Pillai氏は、「米国政府は2023年3月の取り組みにより、HR 7677をはじめ、さまざまな措置に対する認識とサポートを強化している。HR 7677は、米国内に最先端のPCB工場を2〜3件設立するという成果につながるだろう」と述べる。
この措置提案は、2022年5月6日に議会の前会期で提出されたものの、採択には至らなかった。だが、製造拡大に向けて30億米ドルの資金を提供するという。最先端のPCB工場を建設するには、2年の期間と約4億米ドルの費用を要する。一方、最先端の半導体工場の建設には、約200億米ドルもの費用がかかる。
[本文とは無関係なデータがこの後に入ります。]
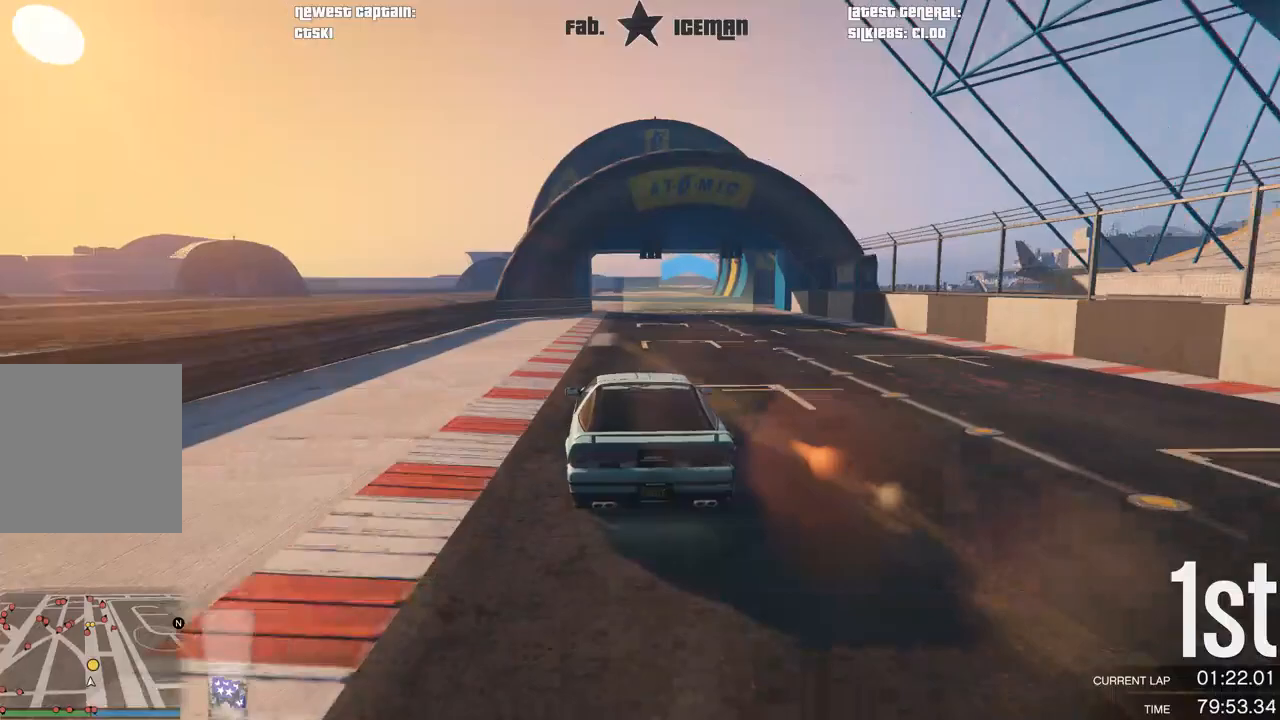
{"buttons": ["R2"], "left_stick": "center", "right_stick": "center", "events": [[21, "left_stick", "right"], [125, "left_stick", "center"]]}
この法案は成立しなかったが、その条項が他の法案に含まれる形で法律になる可能性がある。
Pillai氏は、「H.R. 7677は、PCB工場建設に加え、需要側の刺激策として、税金控除の要素を提供することにより、米国製PCBを購入するメーカーが税金を軽減できるようにする」と述べる。
さらに同氏は、「インセンティブの適切なバランスをとることにより、政府が全ての資金を提供するのではなく、民間資金と組み合わせて、中国との競争条件がもう少し公平になるようサポートしていく」と付け加えた。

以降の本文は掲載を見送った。